» **Activity**
This exercise asks for the entries to be repeated exactly, without their images.

» **Task material**
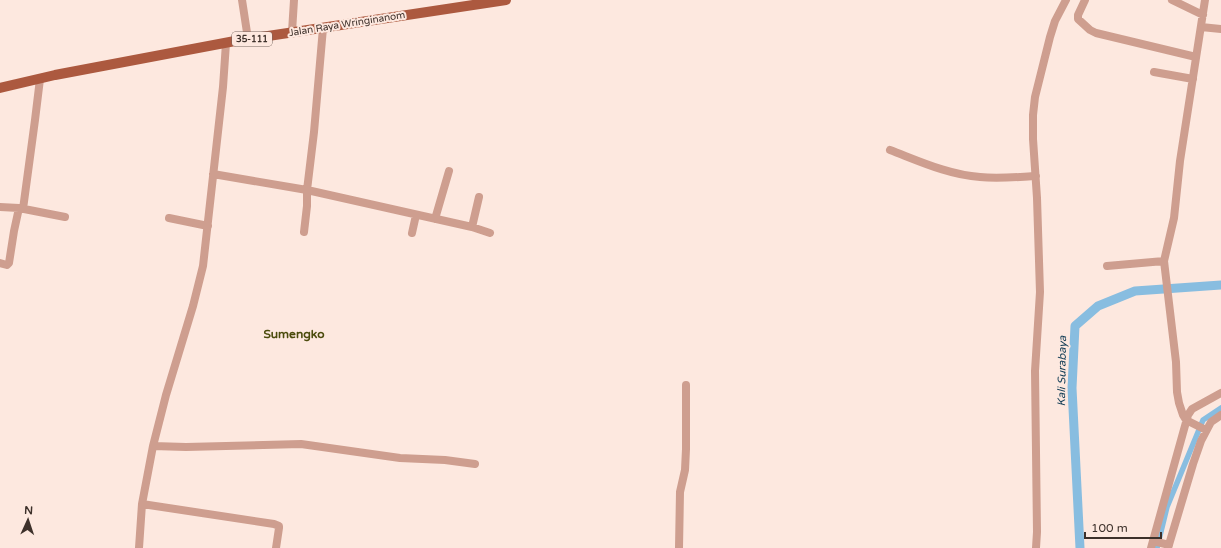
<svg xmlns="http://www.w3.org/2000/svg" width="1221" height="548" font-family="'Varela Round',sans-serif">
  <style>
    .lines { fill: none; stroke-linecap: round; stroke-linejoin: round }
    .canal { stroke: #88bde0; stroke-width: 5.5 }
    .river { stroke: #88bde0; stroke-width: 9 }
    .minor { stroke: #ce9e8f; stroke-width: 8 }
    .major { stroke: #ac593f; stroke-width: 10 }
    .labels { text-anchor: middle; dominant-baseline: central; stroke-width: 4; stroke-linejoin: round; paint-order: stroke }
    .shield { fill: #fde8df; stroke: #776760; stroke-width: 1 }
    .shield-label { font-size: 9px; font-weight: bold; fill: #3d302a }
    .street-label { font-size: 10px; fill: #3d302a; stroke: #fde8df }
    .water-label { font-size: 11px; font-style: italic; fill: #113c55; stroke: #fde8df }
    .quarter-label { font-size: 12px; font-weight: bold; fill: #4b4b0c; stroke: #fde8df }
  </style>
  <rect width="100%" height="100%" fill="#fde8df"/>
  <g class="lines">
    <path class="canal" d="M1157 548 1167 507 1203 420 1221 408"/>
    <path class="river" d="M1080 548 1072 388 1075 326 1098 306 1135 291 1221 285"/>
    <path class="minor" d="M242 0 248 39
      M1085 0 1078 15V19L1090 30 1096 33 1196 57
      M1172 0 1203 15
      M1205 0 1180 161 1174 218 1164 261 1176 362 1177 392 1179 403 1183 415 1186 420 1206 430
      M1201 27 1221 29
      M323 28 314 132 307 190 472 227 490 233
      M292 32 294 0
      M1154 72 1193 79
      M890 150C919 161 949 175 980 177 998 179 1017 177 1036 176
      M213 174 307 190V206L304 232
      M0 207 19 208 65 217
      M23 209 35 120 40 79
      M169 218 208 226
      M435 219 449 171
      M472 227 479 197
      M412 233 416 215
      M0 263 7 265 9 263 14 231 19 208
      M1107 266 1164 261
      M153 446 186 447 301 444 400 458 445 460 475 464
      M142 504 274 524 279 526V528L276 548
      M1153 541 1169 545
      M139 548 142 504 153 446 166 395 193 306 203 266 223 87 226 43
      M679 548 680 492 685 470 686 449V385
      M1036 548 1037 532 1035 371 1040 292 1037 198 1033 139V115L1035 97 1050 37 1055 21 1066 0
      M1151 548 1188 415 1192 409 1221 393
      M1168 548 1193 464 1201 441 1211 422 1221 415"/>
    <path class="major" d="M0 88 55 75 235 41 506 0"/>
  </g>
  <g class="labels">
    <rect class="shield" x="232" y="32" width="40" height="14" rx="3"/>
    <g class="shield-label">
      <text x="252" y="39">35-111</text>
    </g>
    <g class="street-label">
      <text transform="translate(347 24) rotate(-9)">Jalan Raya Wringinanom</text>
    </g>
    <g class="water-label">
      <text transform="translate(1062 371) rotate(-89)">Kali Surabaya</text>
    </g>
    <g class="quarter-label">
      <text x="294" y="334">Sumengko</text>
    </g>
  </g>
  <g transform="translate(28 520) rotate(3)" stroke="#fde8df" stroke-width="3" paint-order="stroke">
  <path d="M0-3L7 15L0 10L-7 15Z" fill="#3d302a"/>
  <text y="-6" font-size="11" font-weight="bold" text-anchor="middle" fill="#3d302a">N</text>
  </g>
  <path d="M1085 532v6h76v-6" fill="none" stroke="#3d302a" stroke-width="2"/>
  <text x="1091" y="532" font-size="12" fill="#3d302a" stroke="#fde8df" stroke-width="3" paint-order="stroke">100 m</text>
</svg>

» **Answer space**
<svg xmlns="http://www.w3.org/2000/svg" width="1221" height="548" font-family="'Varela Round',sans-serif">
  <style>
    .lines { fill: none; stroke-linecap: round; stroke-linejoin: round }
    .canal { stroke: #88bde0; stroke-width: 5.5 }
    .river { stroke: #88bde0; stroke-width: 9 }
    .minor { stroke: #ce9e8f; stroke-width: 8 }
    .major { stroke: #ac593f; stroke-width: 10 }
    .labels { text-anchor: middle; dominant-baseline: central; stroke-width: 4; stroke-linejoin: round; paint-order: stroke }
    .shield { fill: #fde8df; stroke: #776760; stroke-width: 1 }
    .shield-label { font-size: 9px; font-weight: bold; fill: #3d302a }
    .street-label { font-size: 10px; fill: #3d302a; stroke: #fde8df }
    .water-label { font-size: 11px; font-style: italic; fill: #113c55; stroke: #fde8df }
    .quarter-label { font-size: 12px; font-weight: bold; fill: #4b4b0c; stroke: #fde8df }
  </style>
  <rect width="100%" height="100%" fill="#fde8df"/>
  <g class="lines">
    <path class="canal" d="M1157 548 1167 507 1203 420 1221 408"/>
    <path class="river" d="M1080 548 1072 388 1075 326 1098 306 1135 291 1221 285"/>
    <path class="minor" d="M242 0 248 39
      M1085 0 1078 15V19L1090 30 1096 33 1196 57
      M1172 0 1203 15
      M1205 0 1180 161 1174 218 1164 261 1176 362 1177 392 1179 403 1183 415 1186 420 1206 430
      M1201 27 1221 29
      M323 28 314 132 307 190 472 227 490 233
      M292 32 294 0
      M1154 72 1193 79
      M890 150C919 161 949 175 980 177 998 179 1017 177 1036 176
      M213 174 307 190V206L304 232
      M0 207 19 208 65 217
      M23 209 35 120 40 79
      M169 218 208 226
      M435 219 449 171
      M472 227 479 197
      M412 233 416 215
      M0 263 7 265 9 263 14 231 19 208
      M1107 266 1164 261
      M153 446 186 447 301 444 400 458 445 460 475 464
      M142 504 274 524 279 526V528L276 548
      M1153 541 1169 545
      M139 548 142 504 153 446 166 395 193 306 203 266 223 87 226 43
      M679 548 680 492 685 470 686 449V385
      M1036 548 1037 532 1035 371 1040 292 1037 198 1033 139V115L1035 97 1050 37 1055 21 1066 0
      M1151 548 1188 415 1192 409 1221 393
      M1168 548 1193 464 1201 441 1211 422 1221 415"/>
    <path class="major" d="M0 88 55 75 235 41 506 0"/>
  </g>
  <g class="labels">
    <rect class="shield" x="232" y="32" width="40" height="14" rx="3"/>
    <g class="shield-label">
      <text x="252" y="39">35-111</text>
    </g>
    <g class="street-label">
      <text transform="translate(347 24) rotate(-9)">Jalan Raya Wringinanom</text>
    </g>
    <g class="water-label">
      <text transform="translate(1062 371) rotate(-89)">Kali Surabaya</text>
    </g>
    <g class="quarter-label">
      <text x="294" y="334">Sumengko</text>
    </g>
  </g>
  <g transform="translate(28 520) rotate(3)" stroke="#fde8df" stroke-width="3" paint-order="stroke">
  <path d="M0-3L7 15L0 10L-7 15Z" fill="#3d302a"/>
  <text y="-6" font-size="11" font-weight="bold" text-anchor="middle" fill="#3d302a">N</text>
  </g>
  <path d="M1085 532v6h76v-6" fill="none" stroke="#3d302a" stroke-width="2"/>
  <text x="1091" y="532" font-size="12" fill="#3d302a" stroke="#fde8df" stroke-width="3" paint-order="stroke">100 m</text>
</svg>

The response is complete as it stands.